Introduction / Context:
Euler’s elastic buckling load depends on the effective length L_e determined by end restraints. Stronger end fixity reduces L_e and increases the critical load dramatically.

Given Data / Assumptions:

• Same material (E), moment of inertia (I), and clear length l.
• One column is fixed–fixed; the other is hinged–hinged.
• Elastic Euler buckling applies (long, slender columns).

Concept / Approach:
Euler formula: P_cr = π^2 * E * I / (L_e^2). For hinged–hinged, L_e = l. For fixed–fixed, L_e = l / 2. The ratio of critical loads follows from the square of the effective length ratio.

Step-by-Step Solution:
Hinged–hinged: P_cr,HH = π^2 * E * I / l^2.Fixed–fixed: P_cr,FF = π^2 * E * I / (l/2)^2 = π^2 * E * I / (l^2/4) = 4 * π^2 * E * I / l^2.Ratio: P_cr,FF / P_cr,HH = 4.

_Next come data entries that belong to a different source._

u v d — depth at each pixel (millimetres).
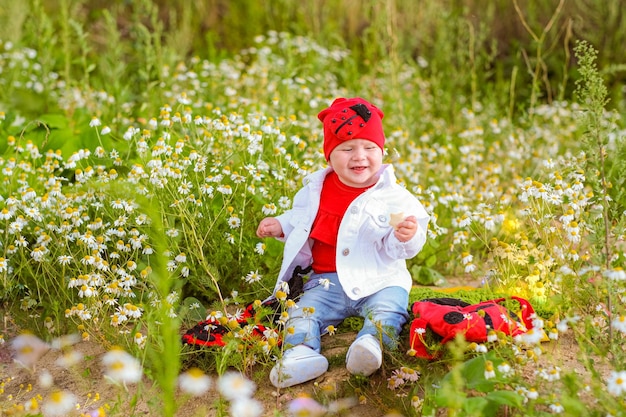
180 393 2875
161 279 2619
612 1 7562
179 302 3482
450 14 7906
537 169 5012
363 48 8305
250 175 3990
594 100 3055
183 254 3344
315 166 4352
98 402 2861
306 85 6582
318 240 3268
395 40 6777
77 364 3121
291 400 2801
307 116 5734
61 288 3381
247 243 3748
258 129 4477
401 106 6055
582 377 2654
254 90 6121
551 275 3275
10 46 6723
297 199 3377
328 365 2990
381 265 3162
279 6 8812
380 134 3168
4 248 3578
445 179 4984
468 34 7758
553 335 2664
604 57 7477
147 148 3820
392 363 2938
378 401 2754
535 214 3516
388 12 6836
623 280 2910
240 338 2895
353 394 2820
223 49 8062
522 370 2646
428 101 6824
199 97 5855
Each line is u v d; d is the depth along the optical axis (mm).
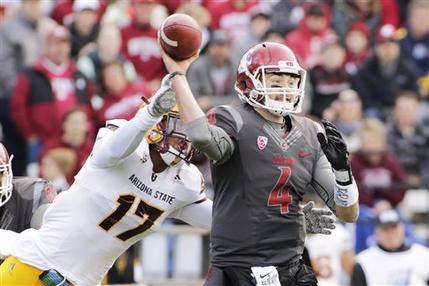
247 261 18281
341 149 18062
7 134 37031
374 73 40781
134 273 28562
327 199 19031
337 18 44750
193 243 30547
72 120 33688
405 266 28953
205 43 39938
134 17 39406
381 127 35375
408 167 37594
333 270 29906
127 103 36656
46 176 32188
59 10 40906
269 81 18312
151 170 18531
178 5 42094
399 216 32438
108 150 17969
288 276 18391
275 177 18281
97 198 18531
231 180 18328
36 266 18891
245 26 42094
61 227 18797
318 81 39719
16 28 38719
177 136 18406
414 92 41125
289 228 18469
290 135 18594
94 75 37719
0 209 20281
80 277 18953
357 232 32250
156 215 18859
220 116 18500
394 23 46469
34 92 36500
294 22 43500
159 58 39438
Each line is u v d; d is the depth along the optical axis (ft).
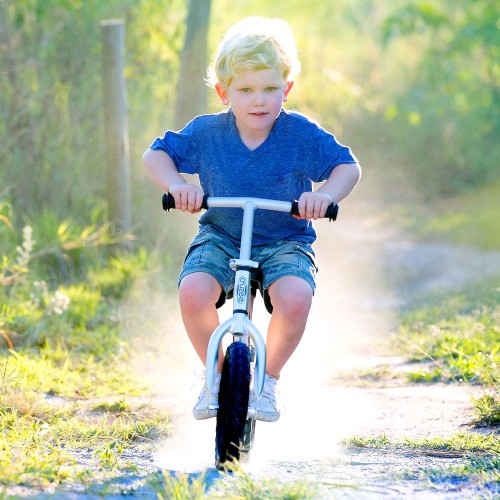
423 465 44.68
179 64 119.85
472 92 184.55
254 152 45.39
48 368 68.64
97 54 115.96
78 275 99.71
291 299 42.65
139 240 108.27
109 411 59.06
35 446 45.62
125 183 102.94
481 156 186.70
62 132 110.93
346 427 55.06
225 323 40.68
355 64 197.47
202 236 45.93
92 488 38.09
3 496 34.94
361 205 176.04
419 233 153.07
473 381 64.03
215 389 43.24
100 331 83.10
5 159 106.73
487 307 90.27
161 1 123.34
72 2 115.65
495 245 144.25
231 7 147.64
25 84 109.09
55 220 101.55
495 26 169.27
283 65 43.73
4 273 85.92
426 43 200.44
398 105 188.44
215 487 37.99
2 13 108.68
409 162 185.98
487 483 40.34
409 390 64.28
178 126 108.88
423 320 90.38
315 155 45.80
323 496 37.42
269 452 48.67
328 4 200.64
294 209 41.52
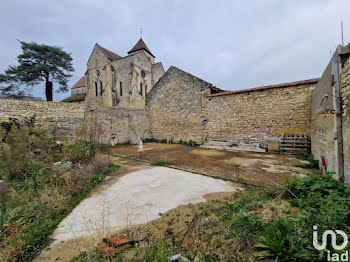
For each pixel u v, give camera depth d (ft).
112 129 38.88
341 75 10.98
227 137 35.09
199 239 6.97
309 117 26.63
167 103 44.57
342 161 11.00
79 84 114.01
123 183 14.78
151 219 9.20
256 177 14.93
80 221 9.23
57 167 16.55
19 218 9.16
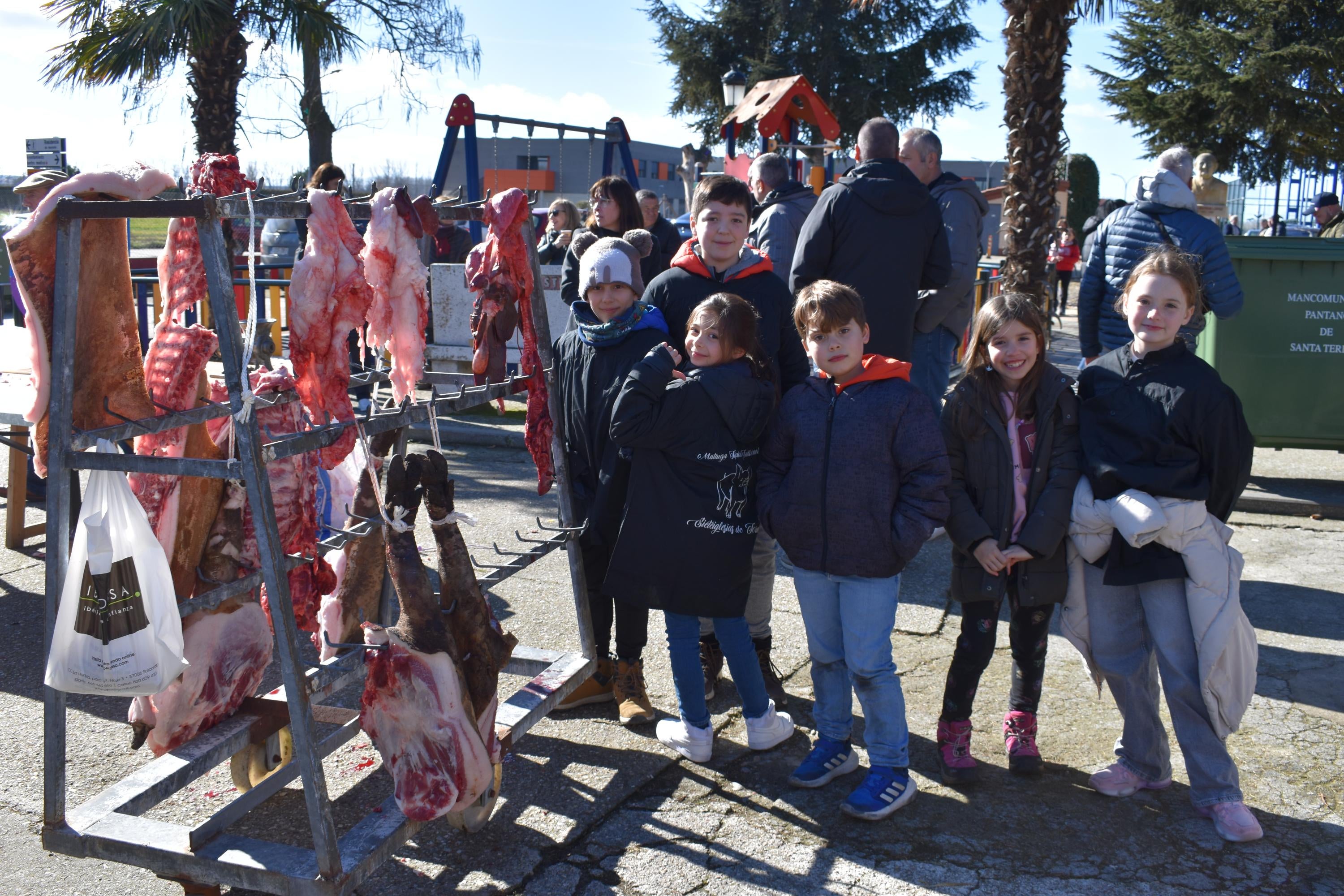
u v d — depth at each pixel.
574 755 3.37
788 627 4.50
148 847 2.34
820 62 36.75
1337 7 29.38
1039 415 3.04
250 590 2.69
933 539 5.82
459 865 2.74
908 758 3.17
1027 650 3.22
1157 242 4.75
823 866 2.76
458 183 15.12
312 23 11.05
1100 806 3.08
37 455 2.55
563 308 8.88
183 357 2.64
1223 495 2.94
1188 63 31.27
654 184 32.19
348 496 3.91
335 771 3.22
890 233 4.48
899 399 2.98
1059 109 7.30
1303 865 2.79
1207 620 2.89
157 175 2.39
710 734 3.34
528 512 6.07
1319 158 30.42
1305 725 3.60
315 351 2.54
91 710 3.55
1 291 8.20
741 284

Verification / Alternative check:
Effective length factors K: K_HH = 1.0, K_FF = 0.5. Since P_cr ∝ 1/K^2, the factor is 1/(0.5^2) = 4.

Why Other Options Are Wrong:
Two times or eight times contradict the 1/L_e^2 relationship. “Equal” ignores end restraint effects.

Common Pitfalls:
Confusing clear length with effective length; misapplying K factors for mixed end conditions (e.g., fixed–free or fixed–hinged).

Final Answer:
Four times